Here is the problem...

Suppose that $G$ is an inconsistent set of sentences. For each $\sigma \in G$, let $G_{\sigma}$ be the set obtained by removing $\sigma$ from $G$. Prove
for any $\sigma \in G, G_{\sigma} \vdash \lnot \sigma$

Thanks!

2. Hi

Does inconsistent mean "no model" for you? If so, what can you say of a model of $G_{\sigma}$, can it be model of $\sigma$? Conclude. ( $\sigma$ is a sentence: in any structure, either it is true or false)

3. Inconsistent to me means there is a $\sigma$ such that $G \vdash \sigma$ and $G \vdash \lnot \sigma$. How do you know that by removing $\sigma$, you can still derive $\lnot \sigma$? Why couldn't you derive $\sigma$?

4. Originally Posted by Kiwili49
Hey everyone,
I am stuck on this proof and don't know what direction to take. I know what inconsistent means, but I don't know how to show $G_{\sigma} \vdash \lnot \sigma$.

Here is the problem...

Suppose that $G$ is an inconsistent set of sentences. For each $\sigma \in G$, let $G_{\sigma}$ be the set obtained by removing $\sigma$ from $G$. Prove
for any $\sigma \in G, G_{\sigma} \vdash \lnot \sigma$

Thanks!
You're given that G is an inconsistent set of formulas.
This means that from G a contradiction can be derived.

Suppose you pull any one of the formulas, say P, out of G to form G-{P}. Call it G'.

Now I think there are two cases to consider:

Case 1: G' is still an inconsistent set. But then G' |- "any formula you like". So surely, G' |- ~P.

Case 2: G' is now a consistent set. But clearly, G'U{P} is simply G (our inconsistent set). All we've done is to put P back into G'.
Now all we need to show is that if G'U{P} is inconsistent (which we know it is), then G' |- ~P. We can work RAA on this one.
Suppose G'U{P} is inconsistent. Then for some formula say Q we can derive both G',P |- Q and G',P |- ~Q
But by RAA, we can then conclude that G' |- ~P.

5. Thank you so much. I really appreciate all of your help!

I am still confused though on case two. Does it work because you can assume anything from the contradiction?

6. Originally Posted by Kiwili49
Thank you so much. I really appreciate all of your help!

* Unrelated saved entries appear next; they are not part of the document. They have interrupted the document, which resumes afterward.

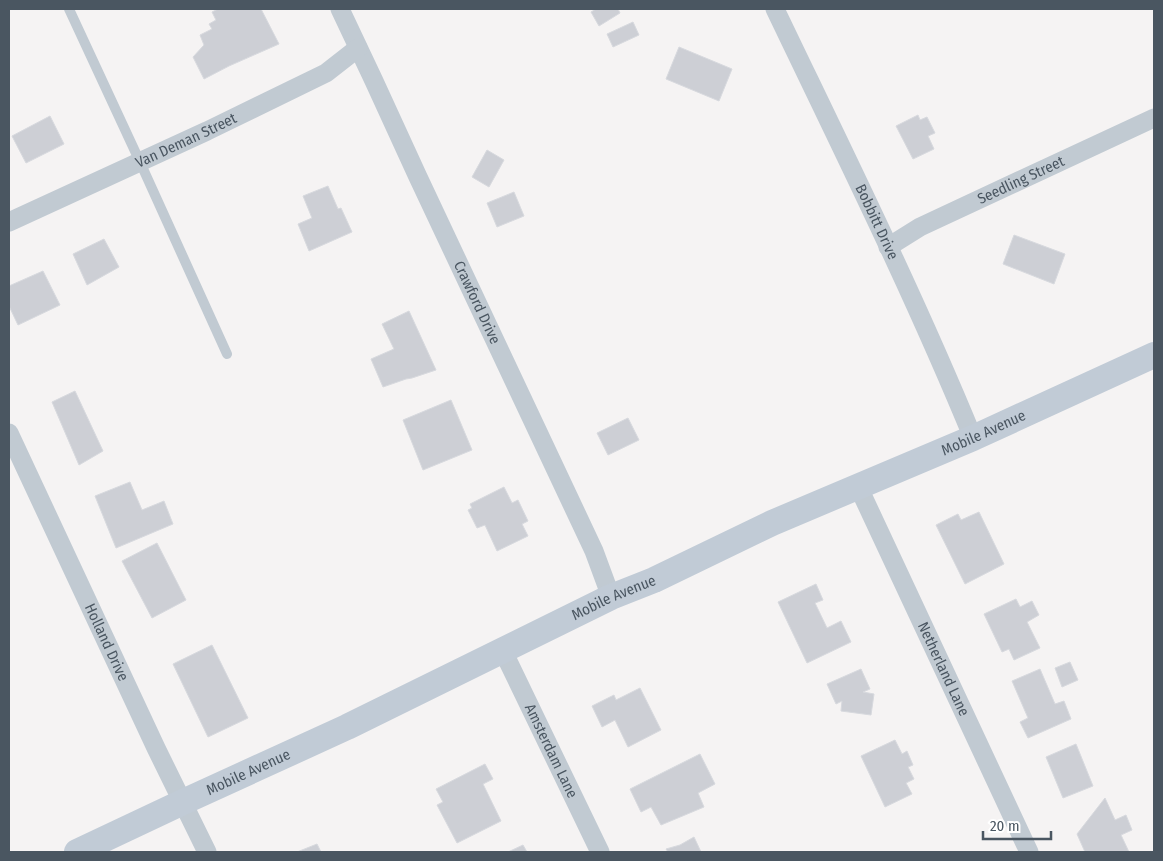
<svg xmlns="http://www.w3.org/2000/svg" width="1163" height="861" viewBox="0 0 1163 861" font-family="'Fira Sans Condensed',sans-serif">
<rect width="100%" height="100%" fill="#f5f3f3"/>
<g fill="#cdcfd5" stroke="#d7d9de">
<polygon points="218,9 261,9 279,44 229,66 204,79 193,57 204,45 200,35 212,29 209,24 216,20 212,12"/>
<polygon points="596,9 618,9 620,13 599,26 591,12"/>
<polygon points="633,22 639,35 613,47 607,34"/>
<polygon points="679,47 732,69 719,101 666,79"/>
<polygon points="918,115 920,120 927,117 935,133 928,136 934,149 913,159 896,126"/>
<polygon points="50,116 64,144 26,163 12,136"/>
<polygon points="487,150 504,160 489,187 472,177"/>
<polygon points="328,186 338,209 341,208 352,232 309,251 298,224 312,218 303,196"/>
<polygon points="514,192 524,216 497,227 487,203"/>
<polygon points="1014,235 1065,254 1054,284 1003,264"/>
<polygon points="104,239 119,267 87,285 73,254"/>
<polygon points="43,271 60,305 18,325 9,306 9,286"/>
<polygon points="409,311 436,370 412,378 406,379 383,387 371,359 394,349 382,324"/>
<polygon points="75,391 103,451 79,465 52,402"/>
<polygon points="451,400 472,450 423,470 403,420"/>
<polygon points="628,418 639,440 608,455 597,433"/>
<polygon points="130,482 142,510 164,501 173,524 116,548 95,496"/>
<polygon points="504,487 512,503 518,500 528,521 522,524 528,536 497,551 485,525 477,528 468,510 472,508 470,504"/>
<polygon points="979,512 1004,564 965,584 936,525 958,514 961,520"/>
<polygon points="157,543 186,600 152,618 122,561"/>
<polygon points="816,584 823,600 815,603 827,628 841,621 851,642 807,663 778,602"/>
<polygon points="1016,599 1020,607 1032,601 1039,615 1027,622 1040,648 1014,660 1009,649 1002,652 984,614"/>
<polygon points="212,645 248,718 208,737 173,664"/>
<polygon points="1070,662 1078,680 1062,687 1055,668"/>
<polygon points="861,669 870,689 863,692 874,694 871,715 841,711 842,701 836,704 827,684"/>
<polygon points="1040,669 1055,704 1064,701 1071,719 1028,738 1020,722 1028,718 1012,681"/>
<polygon points="640,688 661,730 628,747 615,720 602,727 592,706 614,695 616,700"/>
<polygon points="895,740 902,754 907,751 913,765 908,767 914,779 906,783 912,794 885,807 861,756"/>
<polygon points="1076,744 1093,786 1063,798 1046,757"/>
<polygon points="700,754 715,784 698,793 704,807 661,825 651,807 641,812 630,789"/>
<polygon points="485,764 493,779 483,784 501,821 457,843 437,805 443,802 436,789"/>
<polygon points="1105,798 1115,820 1126,815 1132,830 1121,835 1129,852 1085,852 1077,834"/>
<polygon points="694,837 701,852 668,852 666,849 680,845"/>
<polygon points="317,844 321,852 297,852"/>
<polygon points="523,845 527,852 508,852"/>
</g>
<g fill="none" stroke-linecap="round" stroke-linejoin="round">
<polyline stroke="#c1cad2" stroke-width="10" points="69,9 140,162 227,354"/>
<g stroke="#c1cad2" stroke-width="19">
<path id="s1" d="M340,9L374,81L418,177L594,551L611,597"/>
<path id="s2" d="M775,9C843,151 913,292 973,438"/>
<path id="s3" d="M9,222L207,131L326,73L358,48"/>
<path id="s4" d="M888,247L920,227L1154,118"/>
<path id="s5" d="M9,433L156,748L207,852"/>
<path id="s6" d="M858,486L1029,852"/>
<path id="s7" d="M503,651L600,852"/>
</g>
<path stroke="#c1cbd6" stroke-width="26" id="s8" d="M77,852L183,802L347,727L611,597L654,580L772,523L973,438L1154,355"/>
</g>
<g text-anchor="middle" stroke-width="4.5" stroke-linejoin="round" paint-order="stroke">
<g font-size="15" fill="#4a5661" stroke="#fff">
<text dy="5" stroke="none"><textPath href="#s3" startOffset="195">Van Deman Street</textPath></text>
<text dy="5" stroke="none"><textPath href="#s4" startOffset="149">Seedling Street</textPath></text>
<text dy="5" stroke="none"><textPath href="#s2" startOffset="236">Bobbitt Drive</textPath></text>
<text dy="5" stroke="none"><textPath href="#s1" startOffset="324">Crawford Drive</textPath></text>
<text dy="5" stroke="none"><textPath href="#s8" startOffset="999">Mobile Avenue</textPath></text>
<text dy="5" stroke="none"><textPath href="#s8" startOffset="594">Mobile Avenue</textPath></text>
<text dy="5" stroke="none"><textPath href="#s5" startOffset="231">Holland Drive</textPath></text>
<text dy="5" stroke="none"><textPath href="#s6" startOffset="202">Netherland Lane</textPath></text>
<text dy="5" stroke="none"><textPath href="#s7" startOffset="111">Amsterdam Lane</textPath></text>
<text dy="5" stroke="none"><textPath href="#s8" startOffset="189">Mobile Avenue</textPath></text>
</g>
</g>
<rect width="1163" height="861" fill="none" stroke="#4a5661" stroke-width="20"/>
<path d="M983 831v8h68v-8" fill="none" stroke="#4a5661" stroke-width="2.5"/>
<text x="990" y="831" font-size="15" fill="#4a5661" stroke="#ffffff" stroke-width="4" paint-order="stroke">20 m</text>
</svg>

I am still confused though on case two. Does it work because you can assume anything from the contradiction?
The wording of your question is a bit of a problem. We don't assume anything from a contradition. Replace the word assume with conclude.

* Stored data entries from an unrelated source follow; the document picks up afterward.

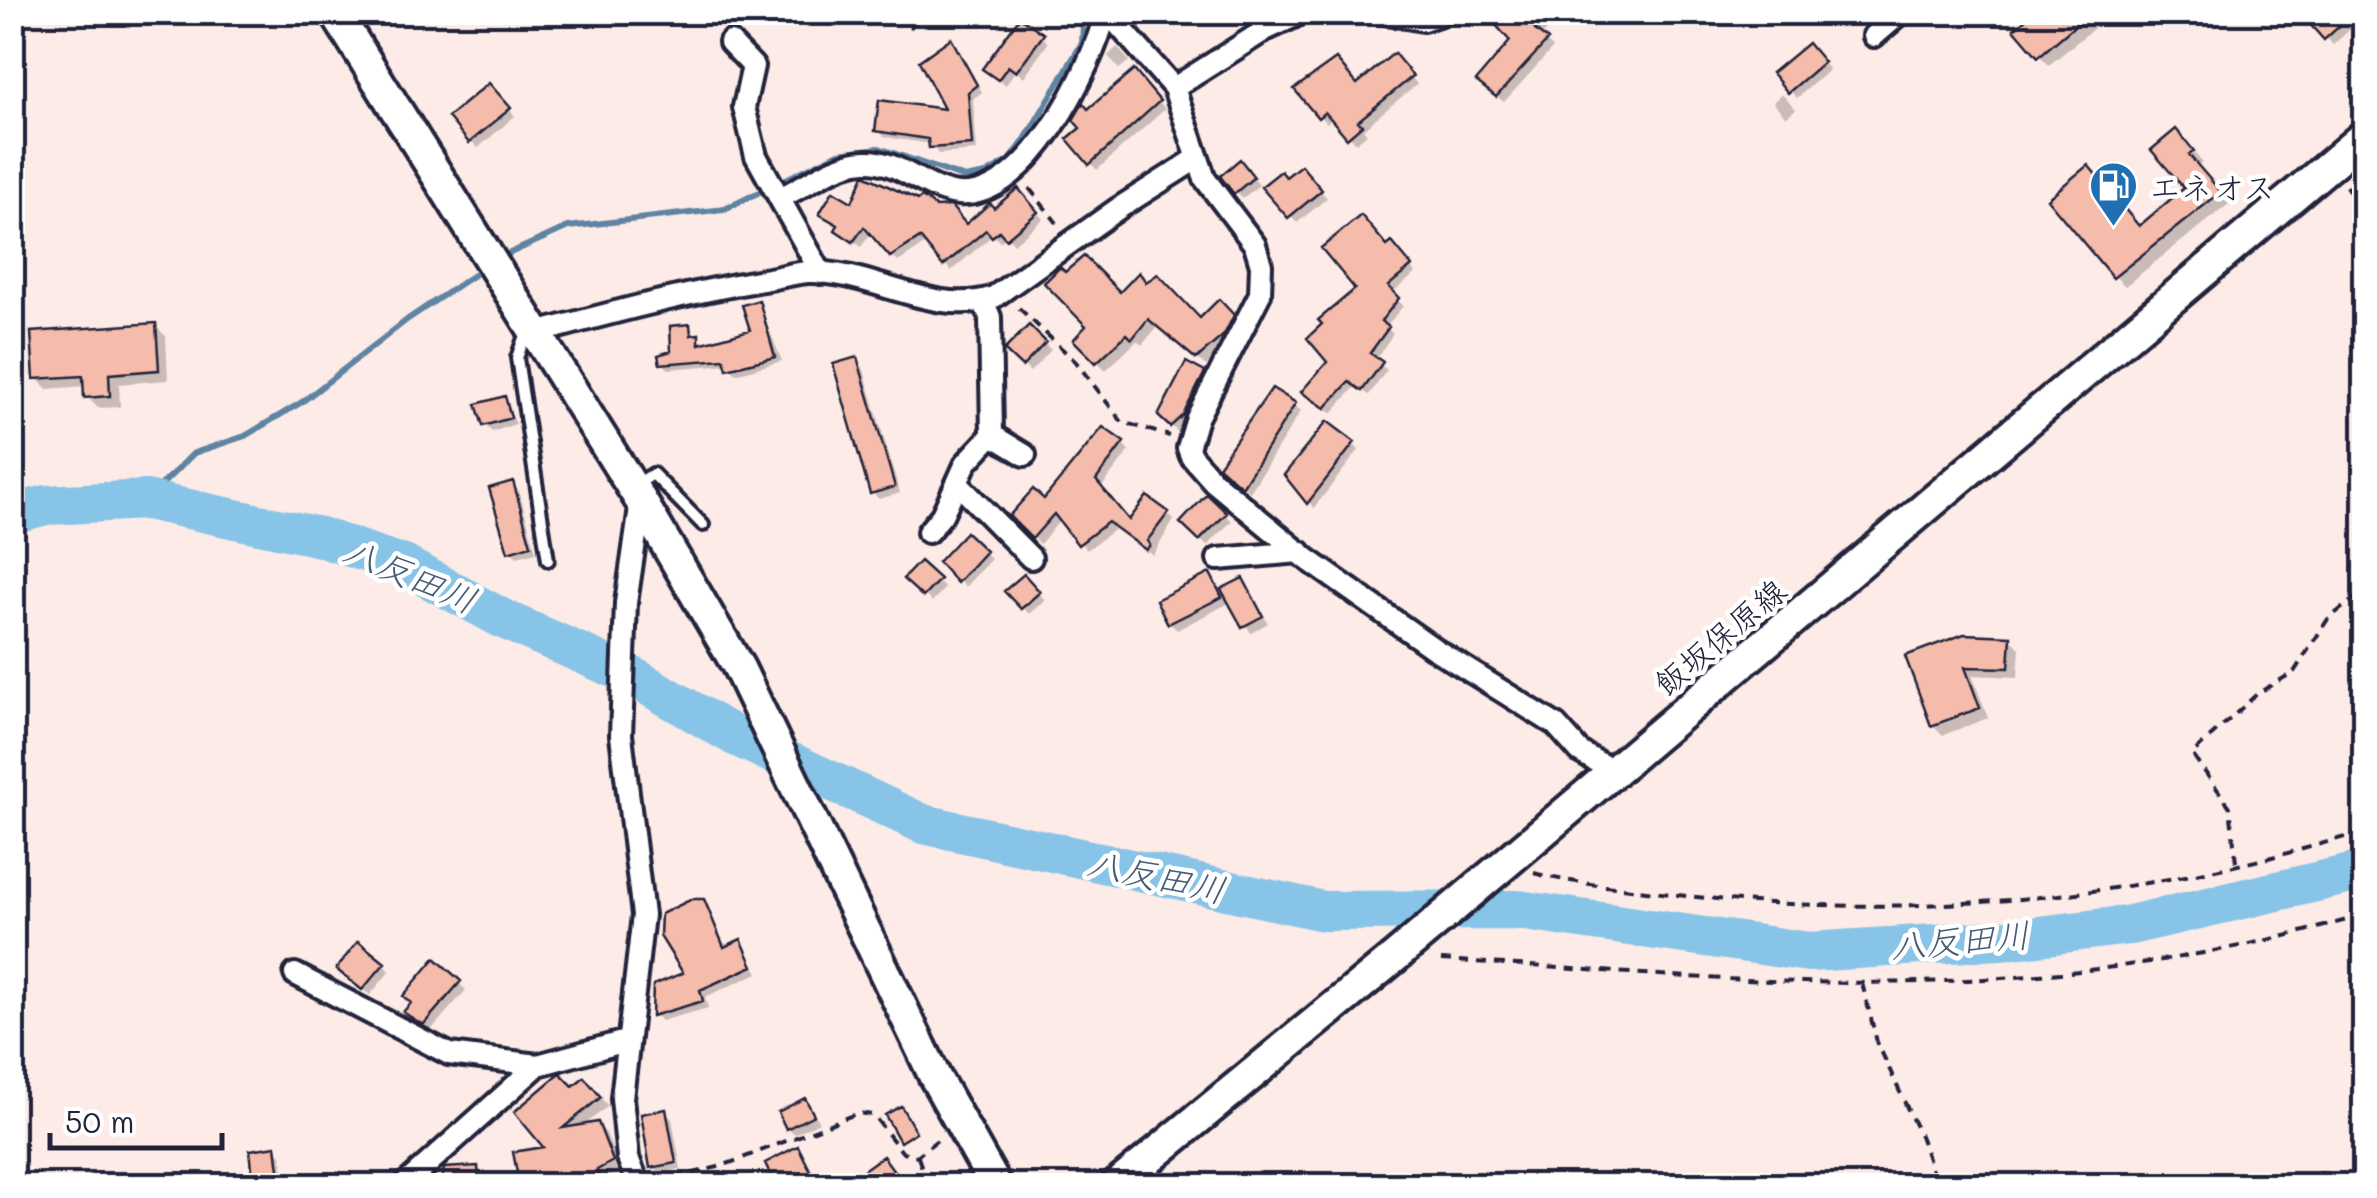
<svg xmlns="http://www.w3.org/2000/svg" width="2377" height="1198" viewBox="0 0 2377 1198" font-family="Mali,'Klee One',sans-serif">
  <rect width="100%" height="100%" fill="#fcebe6"/>
  <filter id="ink" filterUnits="userSpaceOnUse"><feTurbulence type="fractalNoise" baseFrequency=".01" numOctaves="2"/><feDisplacementMap in="SourceGraphic" scale="20" xChannelSelector="R" yChannelSelector="G"/><feConvolveMatrix kernelMatrix="1 2 1 2 8 2 1 2 1" color-interpolation-filters="sRGB"/></filter>
  <g filter="url(#ink)">
    <path fill="#0003" d="M1512 12H1570L1540 37 1553 48 1504 102 1486 87 1513 40Z
      M2038 12H2100L2105 19 2049 65 2039 55Z
      M2348 12 2357 23 2333 45 2313 23Z
      M1042 36 1048 43 1024 77 1015 71 1006 85 992 75Z
      M951 41 982 92 973 99 977 151 938 154 931 144 885 137 878 130 949 112Z
      M1117 47 1129 61 1119 69 1108 56Z
      M1814 53 1829 70 1797 98 1790 91Z
      M1400 64 1417 84 1363 129 1367 134 1356 143 1333 117 1327 123 1320 116 1343 69 1358 87Z
      M1141 80 1165 109 1097 170 1070 139 1084 128 1088 112Z
      M496 93 515 116 478 148 451 118Z
      M1782 94 1796 109 1786 117 1773 102Z
      M2186 142 2202 162 2197 166 2229 204 2125 286 2115 276 2140 228 2187 188Z
      M1247 170 1259 185 1242 199 1224 176Z
      M1307 175 1327 198 1297 223 1265 188Z
      M1025 198 1043 219 1014 244 1007 236 1000 242 993 235 951 271 927 243 898 262 872 232 861 247 823 214 853 206 966 227Z
      M1388 249 1398 251 1416 273 1392 293 1403 306 1386 327 1393 334 1375 360 1387 370 1369 395 1356 386 1332 413 1311 398 1331 362 1359 290Z
      M1147 284 1200 321 1219 302 1241 325 1232 343 1206 366 1158 326 1142 345 1137 341 1106 370 1076 340 1120 296Z
      M758 303 782 361 736 374 728 364 669 369 662 363 674 353 689 327 705 345 753 331Z
      M155 326 166 336 168 380 119 384 120 407 98 408 87 397 86 386 47 389 36 378Z
      M1029 328 1051 350 1030 372 1008 350Z
      M856 360 863 367 900 493 879 499 872 492Z
      M1204 374 1211 380 1190 421 1178 432 1161 416Z
      M504 399 516 424 492 432 485 425Z
      M1294 405 1301 411 1250 492 1222 466Z
      M1122 444 1129 451 1101 488 1130 523 1167 513 1174 520 1153 555 1116 528 1087 550 1061 519 1040 544 1012 516 1044 503Z
      M1353 444 1359 450 1314 508 1287 475Z
      M512 484 519 491 536 552 517 557 510 550Z
      M1208 498 1232 521 1207 546 1183 523Z
      M966 536 991 559 965 587 941 562Z
      M920 565 945 588 932 602 907 579Z
      M1209 576 1221 592 1242 581 1268 623 1251 633 1231 602 1177 630 1170 623Z
      M1024 577 1045 600 1029 614 1008 591Z
      M1964 637 2010 638 2020 648 2018 677 1972 675 1988 718 1943 735 1933 725Z
      M703 901 726 948 740 942 758 973 705 997 708 1008 661 1021 655 1015 687 974Z
      M435 962 466 990 431 1030 413 1019Z
      M383 965 390 971 370 995 346 976Z
      M592 1088 608 1106 582 1127 597 1125 606 1133 620 1170 599 1186H516L515 1175 548 1149 573 1089Z
      M805 1101 819 1122 795 1134 788 1128Z
      M665 1112 672 1119 681 1169 660 1173 653 1166Z
      M275 1149 281 1155 286 1186H257Z
      M883 1159 904 1186H846Z
      M477 1168 484 1175 485 1186 443 1184 442 1174Z"/>
    <g fill="none" stroke-linecap="round" stroke-linejoin="round">
      <path stroke="#5f83a2" stroke-width="6" d="M499 258 568 227 725 209 839 153 879 148 965 178 986 174 1010 160 1024 141 1082 43 1083 24 1073 12
        M146 500 194 453 245 436 302 402 408 319 484 268"/>
      <path stroke="#87c4e7" stroke-width="40" d="M12 514 46 505 146 500 320 537 404 565 503 619 630 675 735 736 923 824 1323 911 1518 910 1809 952 2014 939 2130 925 2364 871"/>
    </g>
    <path fill="#f5bcac" stroke="#22223b" stroke-width="2.5" d="M1509 12H1556L1535 30 1548 40 1496 97 1476 81 1510 41 1495 24Z
      M2034 12H2091L2038 57 2014 29Z
      M2321 12H2355L2324 40 2309 23Z
      M1020 17 1044 34 1016 72 1008 66 998 80 982 69Z
      M951 38 977 85 968 92 972 145 929 148 928 139 875 131 879 100 944 109 919 61Z
      M1808 43 1824 62 1788 93 1772 73Z
      M1394 53 1413 76 1358 121 1362 125 1347 138 1325 112 1318 118 1294 89 1336 59 1357 84Z
      M1134 70 1160 101 1089 165 1067 139 1080 128 1073 120 1083 103 1088 109Z
      M489 83 511 108 469 143 448 117Z
      M2176 129 2194 151 2189 155 2221 192 2113 278 2047 199 2088 165 2139 226 2184 188 2151 150Z
      M1240 159 1254 177 1234 194 1220 176Z
      M1301 165 1322 190 1288 218 1261 187 1281 171 1286 177Z
      M864 175 918 200 922 197 936 207 951 206 966 224 990 203 994 208 1018 188 1038 212 1006 239 999 231 992 237 986 230 943 266 920 238 890 257 864 227 853 242 835 230 838 225 819 214 833 191 852 202Z
      M1361 215 1387 246 1392 242 1412 266 1388 286 1399 298 1381 321 1389 327 1370 353 1383 362 1362 391 1349 382 1325 408 1301 392 1327 362 1307 338 1322 324 1318 320 1355 289 1321 248Z
      M1084 256 1120 292 1139 272 1146 282 1158 274 1200 318 1219 299 1234 315 1224 335 1196 359 1148 319 1132 339 1127 334 1096 363 1073 340 1086 326 1044 283 1060 267 1065 272Z
      M759 300 775 357 727 369 724 359 660 364 658 355 671 351 670 326 690 324 691 335 699 334V344L750 330 742 305Z
      M156 323 159 370 109 374 110 396 84 398 83 376 34 379 31 332Z
      M1029 325 1046 342 1022 367 1004 350Z
      M857 357 895 487 870 494 833 364Z
      M1186 362 1205 372 1183 415 1170 427 1158 416Z
      M1272 388 1296 403 1242 487 1218 466Z
      M505 396 511 418 483 426 476 404Z
      M1327 421 1355 442 1307 504 1284 475Z
      M1103 427 1124 442 1096 480 1129 520 1147 496 1169 512 1147 541 1150 545 1146 550 1108 522 1078 545 1054 514 1032 539 1009 516 1033 489 1044 499Z
      M513 481 531 545 508 552 489 488Z
      M1207 494 1227 513 1199 541 1180 523Z
      M966 532 986 551 957 583 938 562Z
      M920 561 940 579 923 597 903 579Z
      M1210 573 1222 597 1168 624 1156 600Z
      M1024 574 1040 592 1021 609 1004 591Z
      M1243 578 1263 616 1242 627 1221 589Z
      M1964 634 2011 636 2009 668 1965 667 1980 708 1931 726 1905 656Z
      M692 899H704L724 947 741 939 753 966 700 990 703 1001 652 1016 653 985 683 973 660 936 661 914Z
      M358 941 385 963 362 990 336 969Z
      M435 958 461 981 423 1025 403 1012 411 1003 403 996Z
      M560 1073 573 1086 584 1077 601 1097 563 1128 598 1122 613 1161 597 1170 599 1177 579 1186H571L566 1174 519 1183 513 1152 543 1147 514 1112Z
      M805 1098 814 1115 786 1129 778 1112Z
      M901 1106 916 1132 900 1142 885 1115Z
      M666 1109 676 1163 650 1168 641 1114Z
      M276 1146 281 1186H254L250 1150Z
      M798 1146 818 1186H776L765 1163Z
      M883 1156 900 1179 890 1186H867L859 1173Z
      M478 1166 479 1183 441 1186 444 1168Z"/>
    <g fill="none" stroke-linecap="round" stroke-linejoin="round">
      <defs>
        <path id="lane" d="M532 335 523 341 517 358 548 560
          M634 486 653 474 703 525"/>
        <path id="street" d="M1107 12 1174 88 1205 179 1255 245 1261 265 1260 294 1197 418 1188 448 1191 456 1214 482 1307 559 1433 648 1556 725 1580 752 1613 771
          M1379 12 1423 20 1447 12
          M1874 36 1902 12
          M730 42 753 66 744 107 756 156 821 273
          M1174 88 1265 30 1304 12
          M780 198C805 186 837 162 865 161 898 159 925 191 959 194 1028 199 1092 68 1106 12
          M983 301 990 317 992 435 966 463 957 483 1031 558
          M533 334C610 313 685 293 763 280 778 278 793 273 808 272 870 270 935 318 994 297L1119 208 1196 159
          M992 435 1025 455
          M928 532 942 515 957 483
          M1218 559 1300 552
          M295 974 449 1054 538 1065
          M403 1186 538 1065 626 1041
          M639 1186 628 1158 622 1098 643 915 621 735 626 603 641 501"/>
        <path id="secondary" d="M335 12 641 501 739 668 935 1077 996 1186
          M1116 1186 1396 956 2364 136"/>
      </defs>
      <use href="#lane" stroke="#22223b" stroke-width="18"/>
      <use href="#street" stroke="#22223b" stroke-width="28"/>
      <use href="#secondary" stroke="#22223b" stroke-width="38"/>
      <path stroke="#22223b" stroke-width="4" stroke-dasharray="10 8" stroke-linecap="butt" d="M910 28 923 12
        M2346 186 2364 216
        M1029 188 1057 223
        M1019 308 1076 362 1122 422 1170 436
        M2236 862 2230 807 2192 754 2258 693 2294 672 2328 619 2364 591
        M1534 873C1569 883 1609 886 1646 891 1882 923 2137 903 2364 831
        M1441 960C1562 967 1682 979 1803 982 1991 987 2184 968 2364 915
        M1862 983 1877 1042 1921 1138 1937 1186
        M918 1157 928 1186
        M657 1182 722 1166 858 1113 873 1115 903 1153 917 1156 941 1137
        M2266 1186 2315 1173 2364 1176"/>
      <use href="#lane" stroke="#fff" stroke-width="10"/>
      <use href="#street" stroke="#fff" stroke-width="20"/>
      <use href="#secondary" stroke="#fff" stroke-width="30"/>
    </g>
  </g>
  <defs>
    <symbol id="fuel-pin" viewBox="-11 -11 22 30"><path d="M0 17L-7.5 6A9.5 9.5 0 1 1 7.5 6Z" fill="#1f6fb2" stroke="#fff"/><path d="M-5.5-6h7V0h2V4h1.3V-2.5L3-4.5l.8-.8L6-3V5H2.5V1h-1V6h-7ZM-4.2-4.7v3.2H.2V-4.7Z" fill="#fff"/></symbol>
  </defs>
  <g fill-rule="evenodd">
    <use href="#fuel-pin" x="2086" y="158" width="55" height="75"/>
  </g>
  <g text-anchor="middle" dominant-baseline="central" stroke-width="9" stroke-linejoin="round" paint-order="stroke">
    <g font-size="32" fill="#22223b" stroke="#fff" text-anchor="start">
      <text x="2149" y="186">エネオス</text>
    </g>
    <g font-size="32" fill="#22223b" stroke="#fff">
      <text transform="translate(1719 636) rotate(-40)">飯坂保原線</text>
    </g>
    <g font-size="35" font-style="italic" fill="#455b77" stroke="#fff">
      <text transform="translate(411 574) rotate(23)">八反田川</text>
      <text transform="translate(1157 875) rotate(12)">八反田川</text>
      <text transform="translate(1960 939) rotate(-5)">八反田川</text>
    </g>
  </g>
  <rect width="2377" height="1198" fill="none" stroke="#fff" stroke-width="50"/>
  <rect x="25" y="25" width="2327" height="1148" fill="none" stroke="#22223b" stroke-width="4" filter="url(#ink)"/>
  <path d="M50 1133v15h172v-15" fill="none" stroke="#22223b" stroke-width="5"/>
  <text x="65" y="1133" font-size="30" fill="#22223b" stroke="#ffffff" stroke-width="8" paint-order="stroke">50 m</text>
</svg>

Case 1 should be immediate.

I thought case 2 had enough detail to make it clear what was done. So maybe it wasn't enough.

Here's case 2 in more detail. (Suppose we're in some NDS.)
We know by pulling P out of G that we've made the result, G', consistent (this is case 2).
Now take G' as our premiss-set and see if we can reach ~P from G'.
So our derivation initially is nothing more than a listing of the formulas in G'.
At that point we can introduce an assumption, namely, P.
Essentially, we've now opened a subderivation within the our main derivation.
Why choose P? It's because we know that G' plus P is an inconsistent set.
Let's get all our premisses (i.e., formulas in G') into the subderivation by reiteration.
So now, in this subderivation we have the means for deriving a contradiction (say Q and ~Q).
Once we obtain the contradiction, what can we say about our assumption, P? Well, I'd say it doesn't look to good.
So RAA (or typically ~I in the NDS) allows us to conclude, ~P.
At that point, because ~I is a discharge rule, we have in effect abandoned the assumption P and closed (or sealed) the subderivation.
What's left? We're left with G' taking us to ~P, i.e., G' |- ~P.